-- Material supplied --
──────────────────────────────
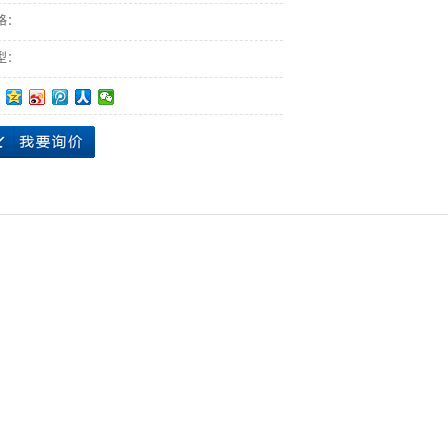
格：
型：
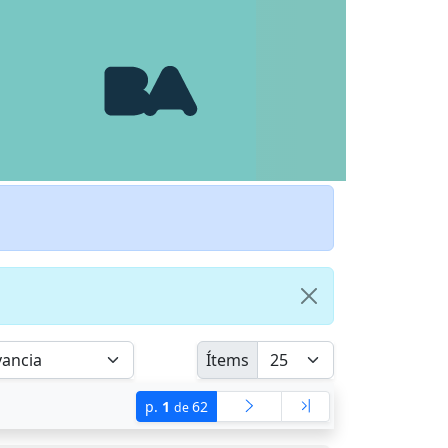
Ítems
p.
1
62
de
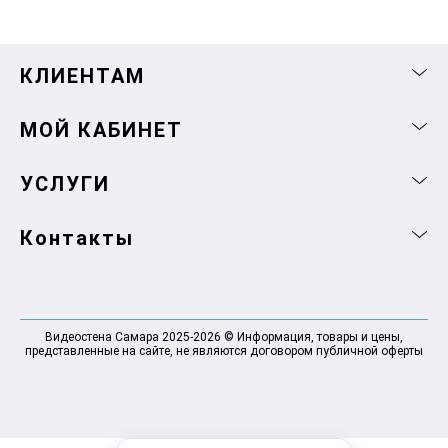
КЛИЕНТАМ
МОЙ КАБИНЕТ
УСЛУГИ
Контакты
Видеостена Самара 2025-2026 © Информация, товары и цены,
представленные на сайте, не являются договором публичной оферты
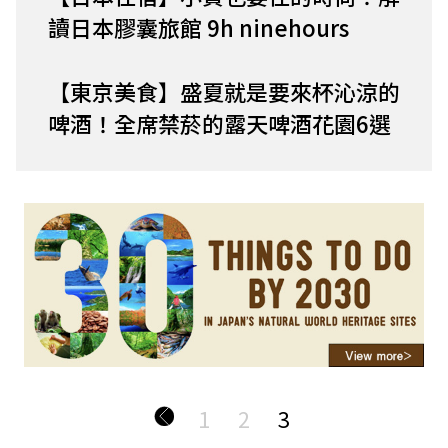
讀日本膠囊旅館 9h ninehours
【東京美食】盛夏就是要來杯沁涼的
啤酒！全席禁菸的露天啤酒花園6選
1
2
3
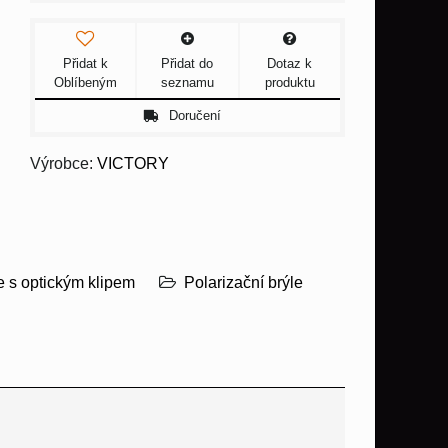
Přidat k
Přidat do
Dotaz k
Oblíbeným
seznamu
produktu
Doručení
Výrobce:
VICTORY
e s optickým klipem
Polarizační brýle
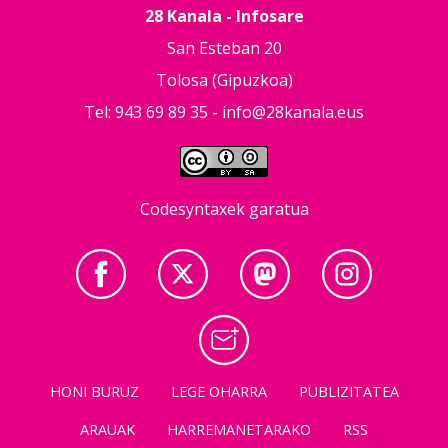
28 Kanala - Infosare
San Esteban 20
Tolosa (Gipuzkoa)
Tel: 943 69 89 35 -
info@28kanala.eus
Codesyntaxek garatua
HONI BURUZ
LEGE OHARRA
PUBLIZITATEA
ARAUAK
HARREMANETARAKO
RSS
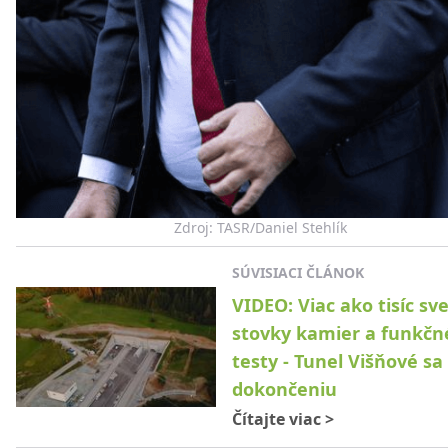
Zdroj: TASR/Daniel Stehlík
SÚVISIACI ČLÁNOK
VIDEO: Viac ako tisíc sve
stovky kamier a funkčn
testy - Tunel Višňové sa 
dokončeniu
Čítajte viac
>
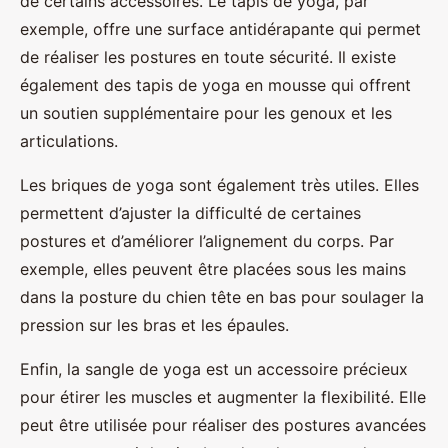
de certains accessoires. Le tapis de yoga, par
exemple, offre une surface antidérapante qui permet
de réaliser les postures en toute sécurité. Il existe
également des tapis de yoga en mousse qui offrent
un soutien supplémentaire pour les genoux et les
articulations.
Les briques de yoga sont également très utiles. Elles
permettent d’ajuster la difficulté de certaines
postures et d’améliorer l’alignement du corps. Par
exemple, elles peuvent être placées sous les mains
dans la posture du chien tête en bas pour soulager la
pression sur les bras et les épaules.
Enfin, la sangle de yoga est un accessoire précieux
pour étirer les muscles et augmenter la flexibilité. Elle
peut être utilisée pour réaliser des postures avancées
──────────────────────────────
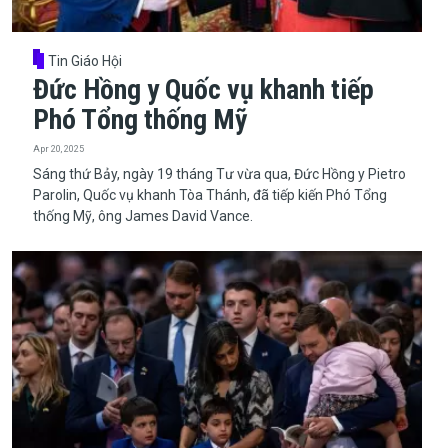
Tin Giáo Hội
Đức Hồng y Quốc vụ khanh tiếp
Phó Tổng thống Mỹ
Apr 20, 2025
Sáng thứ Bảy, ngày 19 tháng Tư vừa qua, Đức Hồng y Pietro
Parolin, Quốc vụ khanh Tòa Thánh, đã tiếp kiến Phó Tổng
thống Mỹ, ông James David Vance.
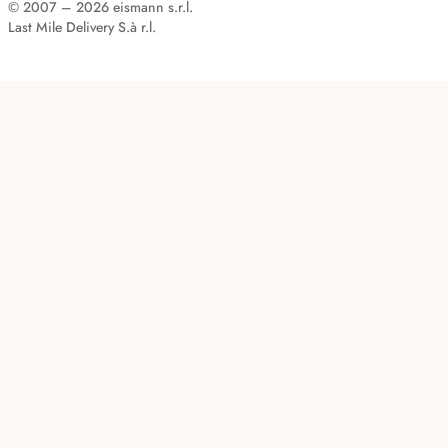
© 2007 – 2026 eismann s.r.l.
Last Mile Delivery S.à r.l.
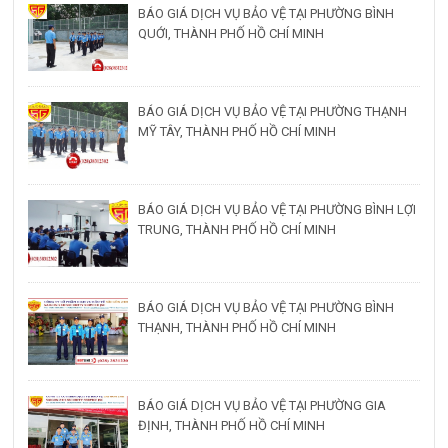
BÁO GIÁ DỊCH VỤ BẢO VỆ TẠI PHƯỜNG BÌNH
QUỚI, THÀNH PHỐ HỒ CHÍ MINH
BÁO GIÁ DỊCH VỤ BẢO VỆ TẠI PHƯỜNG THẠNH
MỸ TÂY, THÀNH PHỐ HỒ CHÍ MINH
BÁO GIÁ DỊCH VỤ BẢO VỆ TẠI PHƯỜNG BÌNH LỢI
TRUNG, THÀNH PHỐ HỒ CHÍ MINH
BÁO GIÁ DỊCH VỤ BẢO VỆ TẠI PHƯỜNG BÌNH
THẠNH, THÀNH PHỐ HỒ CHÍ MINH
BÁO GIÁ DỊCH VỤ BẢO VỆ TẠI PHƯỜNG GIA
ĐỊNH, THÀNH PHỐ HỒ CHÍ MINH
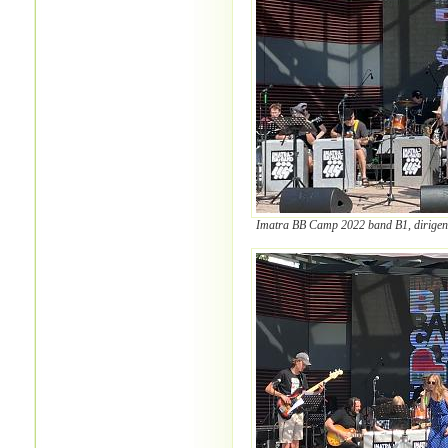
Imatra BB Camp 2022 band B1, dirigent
──────────────────────────────
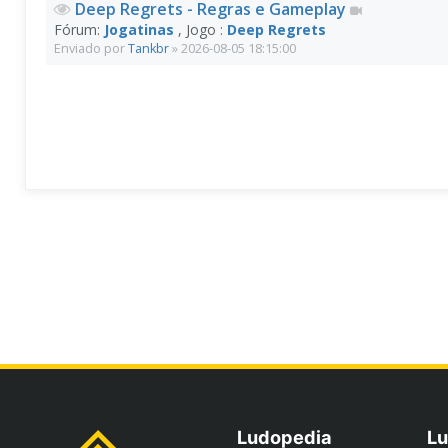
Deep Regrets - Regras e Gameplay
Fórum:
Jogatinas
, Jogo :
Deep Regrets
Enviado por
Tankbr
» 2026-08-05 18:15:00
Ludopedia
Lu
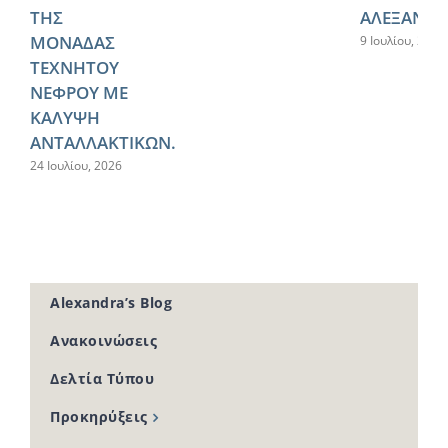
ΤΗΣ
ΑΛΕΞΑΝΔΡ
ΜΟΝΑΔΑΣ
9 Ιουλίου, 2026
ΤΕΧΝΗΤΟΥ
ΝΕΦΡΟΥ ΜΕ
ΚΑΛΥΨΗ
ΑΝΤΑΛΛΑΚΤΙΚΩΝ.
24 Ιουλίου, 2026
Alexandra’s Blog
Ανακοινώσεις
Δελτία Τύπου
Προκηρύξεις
──────────────────────────────
-- What to produce --
Although the records hold pictures, the copy must not; give again exactly the lines from the one with "info@28kanala.eus" through the one with "peut être utilisée".

-- Exercise answer --
info@28kanala.eus
Codesyntaxek garatua
HONI BURUZ
LEGE OHARRA
PUBLIZITATEA
ARAUAK
HARREMANETARAKO
RSS
Zdroj: TASR/Daniel Stehlík
SÚVISIACI ČLÁNOK
VIDEO: Viac ako tisíc sve
stovky kamier a funkčn
testy - Tunel Višňové sa 
dokončeniu
Čítajte viac
>
de certains accessoires. Le tapis de yoga, par
exemple, offre une surface antidérapante qui permet
de réaliser les postures en toute sécurité. Il existe
également des tapis de yoga en mousse qui offrent
un soutien supplémentaire pour les genoux et les
articulations.
Les briques de yoga sont également très utiles. Elles
permettent d’ajuster la difficulté de certaines
postures et d’améliorer l’alignement du corps. Par
exemple, elles peuvent être placées sous les mains
dans la posture du chien tête en bas pour soulager la
pression sur les bras et les épaules.
Enfin, la sangle de yoga est un accessoire précieux
pour étirer les muscles et augmenter la flexibilité. Elle
peut être utilisée pour réaliser des postures avancées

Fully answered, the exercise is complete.